____ Dataset records

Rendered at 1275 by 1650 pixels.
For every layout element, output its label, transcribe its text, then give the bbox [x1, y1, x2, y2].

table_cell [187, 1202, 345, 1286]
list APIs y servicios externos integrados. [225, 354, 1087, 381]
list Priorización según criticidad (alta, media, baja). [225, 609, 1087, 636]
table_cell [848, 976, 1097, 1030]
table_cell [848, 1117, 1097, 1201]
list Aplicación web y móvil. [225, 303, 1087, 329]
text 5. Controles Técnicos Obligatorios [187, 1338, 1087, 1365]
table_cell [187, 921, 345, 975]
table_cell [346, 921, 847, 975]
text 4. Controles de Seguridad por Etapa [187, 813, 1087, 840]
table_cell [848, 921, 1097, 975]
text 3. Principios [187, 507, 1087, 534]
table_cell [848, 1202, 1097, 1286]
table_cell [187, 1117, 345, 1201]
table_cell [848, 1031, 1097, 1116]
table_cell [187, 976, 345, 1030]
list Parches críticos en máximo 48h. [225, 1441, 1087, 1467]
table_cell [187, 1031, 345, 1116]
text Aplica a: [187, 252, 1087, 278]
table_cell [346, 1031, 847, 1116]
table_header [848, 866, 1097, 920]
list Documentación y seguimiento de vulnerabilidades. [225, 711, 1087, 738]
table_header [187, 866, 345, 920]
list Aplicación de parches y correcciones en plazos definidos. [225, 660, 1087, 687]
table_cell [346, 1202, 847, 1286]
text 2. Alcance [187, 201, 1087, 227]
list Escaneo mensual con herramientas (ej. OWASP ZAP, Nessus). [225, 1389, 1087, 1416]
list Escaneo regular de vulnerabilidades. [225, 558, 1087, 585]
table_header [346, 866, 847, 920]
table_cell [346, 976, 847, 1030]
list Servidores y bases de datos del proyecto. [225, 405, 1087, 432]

________

* _What this task involves_
Produce a word-for-word copy of all the entries above.

* _Task result_
Rendered at 1275 by 1650 pixels.
For every layout element, output its label, transcribe its text, then give the bbox [x1, y1, x2, y2].

table_cell [187, 1202, 345, 1286]
list APIs y servicios externos integrados. [225, 354, 1087, 381]
list Priorización según criticidad (alta, media, baja). [225, 609, 1087, 636]
table_cell [848, 976, 1097, 1030]
table_cell [848, 1117, 1097, 1201]
list Aplicación web y móvil. [225, 303, 1087, 329]
text 5. Controles Técnicos Obligatorios [187, 1338, 1087, 1365]
table_cell [187, 921, 345, 975]
table_cell [346, 921, 847, 975]
text 4. Controles de Seguridad por Etapa [187, 813, 1087, 840]
table_cell [848, 921, 1097, 975]
text 3. Principios [187, 507, 1087, 534]
table_cell [848, 1202, 1097, 1286]
table_cell [187, 1117, 345, 1201]
table_cell [848, 1031, 1097, 1116]
table_cell [187, 976, 345, 1030]
list Parches críticos en máximo 48h. [225, 1441, 1087, 1467]
table_cell [187, 1031, 345, 1116]
text Aplica a: [187, 252, 1087, 278]
table_cell [346, 1031, 847, 1116]
table_header [848, 866, 1097, 920]
list Documentación y seguimiento de vulnerabilidades. [225, 711, 1087, 738]
table_header [187, 866, 345, 920]
list Aplicación de parches y correcciones en plazos definidos. [225, 660, 1087, 687]
table_cell [346, 1202, 847, 1286]
text 2. Alcance [187, 201, 1087, 227]
list Escaneo mensual con herramientas (ej. OWASP ZAP, Nessus). [225, 1389, 1087, 1416]
list Escaneo regular de vulnerabilidades. [225, 558, 1087, 585]
table_header [346, 866, 847, 920]
table_cell [346, 976, 847, 1030]
list Servidores y bases de datos del proyecto. [225, 405, 1087, 432]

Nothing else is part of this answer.